Two weeks ago the International Panel on Climate Change released its latest report on global warming, and, as predicted, the news isn’t good. The entire report is available online at www.ipcc.ch , but basically the scientists are predicting rougher storms, unpredictable weather, rising sea levels, increased drought and desertification, substantial loss of polar and glacial ice, and all the fun stuff you’d expect when you crank up the global thermostat.
The good news is that the answer to global warming is not as far away as you might imagine, and could one day allow us to do away with fossil fuels almost entirely.
It won’t be hydrogen — too difficult and expensive to produce, too challenging to safely store.
It won’t be biofuels — farming is too fossil fuel dependent for this option to ever make economic sense other than as an agricultural subsidy, and it could never realistically do more than reduce fuel consumption by five to 10 per cent.

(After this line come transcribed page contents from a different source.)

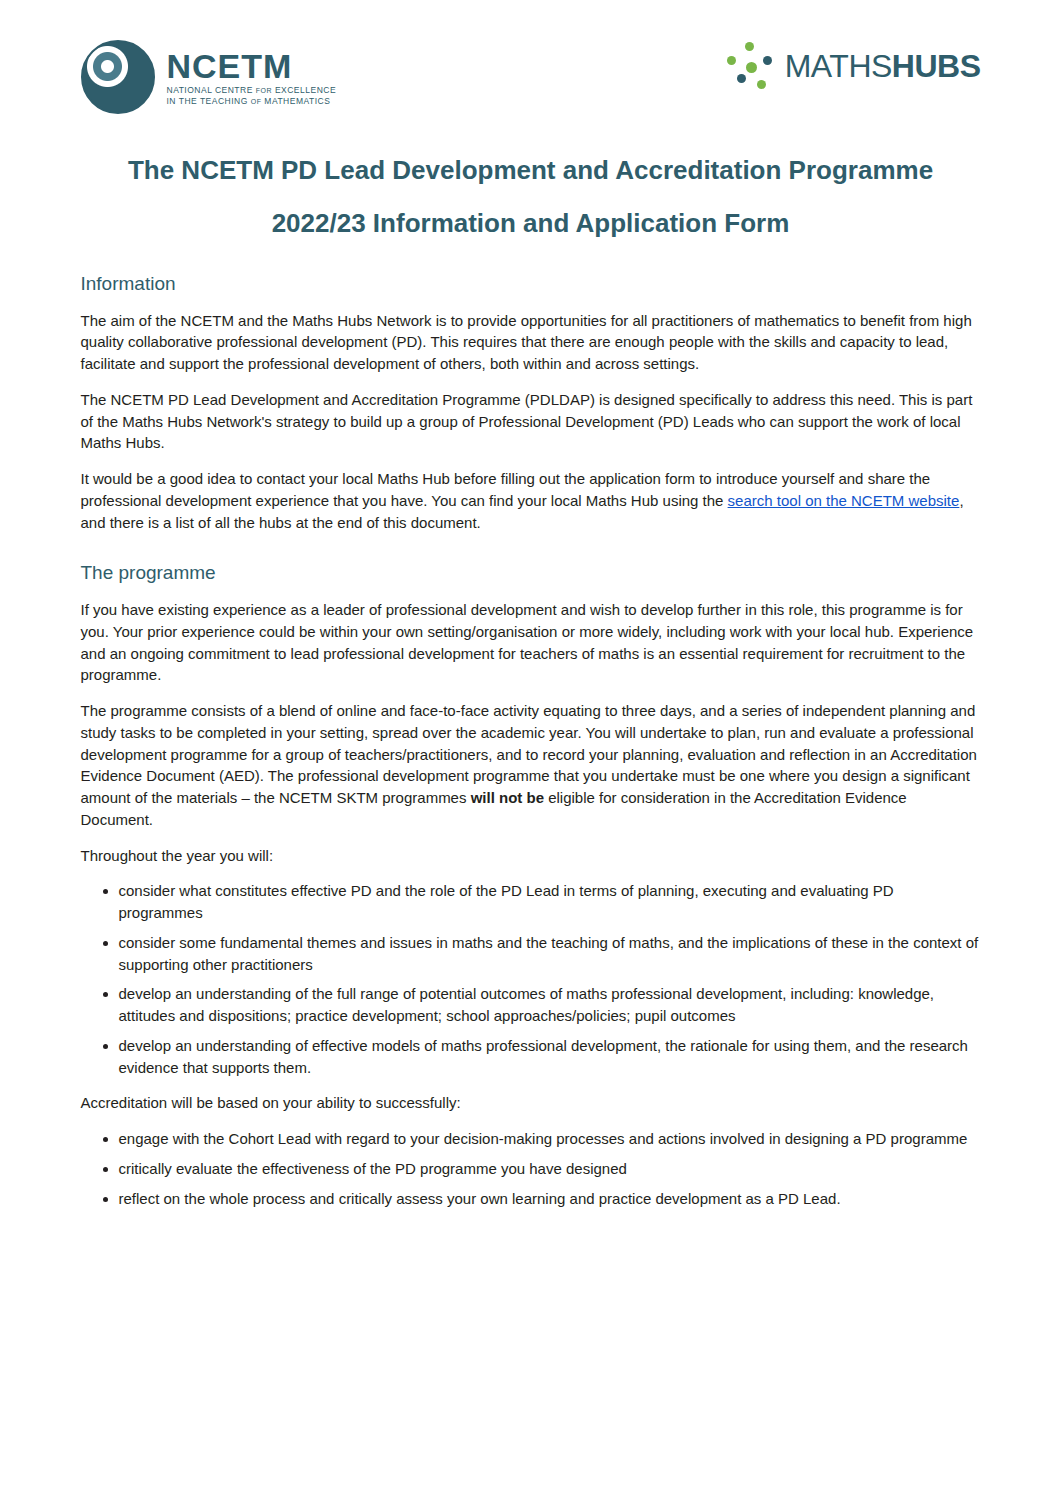NCETM NATIONAL CENTRE FOR EXCELLENCE IN THE TEACHING OF MATHEMATICS
MATHSHUBS
The NCETM PD Lead Development and Accreditation Programme
2022/23 Information and Application Form
Information
The aim of the NCETM and the Maths Hubs Network is to provide opportunities for all practitioners of mathematics to benefit from high quality collaborative professional development (PD). This requires that there are enough people with the skills and capacity to lead, facilitate and support the professional development of others, both within and across settings.
The NCETM PD Lead Development and Accreditation Programme (PDLDAP) is designed specifically to address this need. This is part of the Maths Hubs Network's strategy to build up a group of Professional Development (PD) Leads who can support the work of local Maths Hubs.
It would be a good idea to contact your local Maths Hub before filling out the application form to introduce yourself and share the professional development experience that you have. You can find your local Maths Hub using the search tool on the NCETM website, and there is a list of all the hubs at the end of this document.
The programme
If you have existing experience as a leader of professional development and wish to develop further in this role, this programme is for you. Your prior experience could be within your own setting/organisation or more widely, including work with your local hub. Experience and an ongoing commitment to lead professional development for teachers of maths is an essential requirement for recruitment to the programme.
The programme consists of a blend of online and face-to-face activity equating to three days, and a series of independent planning and study tasks to be completed in your setting, spread over the academic year. You will undertake to plan, run and evaluate a professional development programme for a group of teachers/practitioners, and to record your planning, evaluation and reflection in an Accreditation Evidence Document (AED). The professional development programme that you undertake must be one where you design a significant amount of the materials – the NCETM SKTM programmes will not be eligible for consideration in the Accreditation Evidence Document.
Throughout the year you will:
consider what constitutes effective PD and the role of the PD Lead in terms of planning, executing and evaluating PD programmes
consider some fundamental themes and issues in maths and the teaching of maths, and the implications of these in the context of supporting other practitioners
develop an understanding of the full range of potential outcomes of maths professional development, including: knowledge, attitudes and dispositions; practice development; school approaches/policies; pupil outcomes
develop an understanding of effective models of maths professional development, the rationale for using them, and the research evidence that supports them.
Accreditation will be based on your ability to successfully:
engage with the Cohort Lead with regard to your decision-making processes and actions involved in designing a PD programme
critically evaluate the effectiveness of the PD programme you have designed
reflect on the whole process and critically assess your own learning and practice development as a PD Lead.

It won’t be natural gas or propane, both limited resources and greenhouse gas producers.
In fact it’s not going to be any kind of combustible liquid, gas or solid.
The only reason we use fossil fuels to begin with is that it’s relatively easy to unleash the stored energy inside — a controlled flame to heat our water and air, or a series of explosions inside our engine blocks.
Those days of fossil fuel dependency are numbered. In about five years, if Discover Magazine is correct, the first ultracapacitor batteries will likely become available for consumer use.
The problem with conventional batteries is that they’re not very good at storing energy — even the best Lithium Ion and Nickel-Metal hydride batteries available today are relatively inefficient. It takes hours of charging to get a few hours of performance, and energy is lost in the recharging process and by the fact that battery capacity diminishes over time.
Enter a group of scientists at MIT led by Joel Schindall, who developed an ultracapacitor last year that uses carbon nanotubes to store electrons. These ultracapacitors can be recharged almost instantly, and can conceivably hold about 20 times as much energy as a conventional battery. You’d be able to charge a laptop in under a minute, and your cell phone in seconds. After a few more years of research and development, you just might be able to charge the batteries of your electric car in about 10 minutes.
And if you think the idea of electric cars sounds lame, you’ve obviously never heard of Tesla Motors ( www.teslamotors.com ), which has produced a line of stylish, high performance electric cars that can go from zero to 80 km/h in about four seconds. A charge lasts for about four hours or 250 miles, and a recharge will cost about one cent per mile — the equivalent of 135 miles per gallon of fuel.